### [Prompt]
Everything from the line containing "e suas linhas" through the line containing "A versão de" in the listing below should be copied exactly, and nothing more.

### [Input material]
BEGIN

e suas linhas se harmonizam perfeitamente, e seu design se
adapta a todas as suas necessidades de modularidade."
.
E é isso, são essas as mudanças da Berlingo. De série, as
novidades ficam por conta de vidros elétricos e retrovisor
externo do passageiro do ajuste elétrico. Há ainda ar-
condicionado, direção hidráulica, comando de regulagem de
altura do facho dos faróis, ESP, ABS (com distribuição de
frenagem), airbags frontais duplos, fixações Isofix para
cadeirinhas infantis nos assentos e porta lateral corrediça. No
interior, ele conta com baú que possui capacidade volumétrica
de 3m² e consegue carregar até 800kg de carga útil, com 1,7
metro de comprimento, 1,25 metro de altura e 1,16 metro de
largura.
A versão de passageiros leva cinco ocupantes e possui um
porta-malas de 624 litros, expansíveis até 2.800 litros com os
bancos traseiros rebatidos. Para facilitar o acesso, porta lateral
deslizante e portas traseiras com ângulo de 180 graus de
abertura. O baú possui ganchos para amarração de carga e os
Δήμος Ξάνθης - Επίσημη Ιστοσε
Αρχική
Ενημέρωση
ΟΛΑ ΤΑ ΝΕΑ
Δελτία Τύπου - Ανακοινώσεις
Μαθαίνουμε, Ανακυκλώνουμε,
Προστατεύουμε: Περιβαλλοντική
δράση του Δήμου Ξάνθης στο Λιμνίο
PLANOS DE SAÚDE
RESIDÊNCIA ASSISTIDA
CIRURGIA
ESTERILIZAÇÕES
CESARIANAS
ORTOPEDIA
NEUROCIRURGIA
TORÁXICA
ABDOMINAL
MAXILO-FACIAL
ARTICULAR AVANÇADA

END
BEGIN

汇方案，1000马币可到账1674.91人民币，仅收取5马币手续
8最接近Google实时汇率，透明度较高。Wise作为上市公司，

END

### [Response box]
e suas linhas se harmonizam perfeitamente, e seu design se
adapta a todas as suas necessidades de modularidade."
.
E é isso, são essas as mudanças da Berlingo. De série, as
novidades ficam por conta de vidros elétricos e retrovisor
externo do passageiro do ajuste elétrico. Há ainda ar-
condicionado, direção hidráulica, comando de regulagem de
altura do facho dos faróis, ESP, ABS (com distribuição de
frenagem), airbags frontais duplos, fixações Isofix para
cadeirinhas infantis nos assentos e porta lateral corrediça. No
interior, ele conta com baú que possui capacidade volumétrica
de 3m² e consegue carregar até 800kg de carga útil, com 1,7
metro de comprimento, 1,25 metro de altura e 1,16 metro de
largura.
A versão de passageiros leva cinco ocupantes e possui um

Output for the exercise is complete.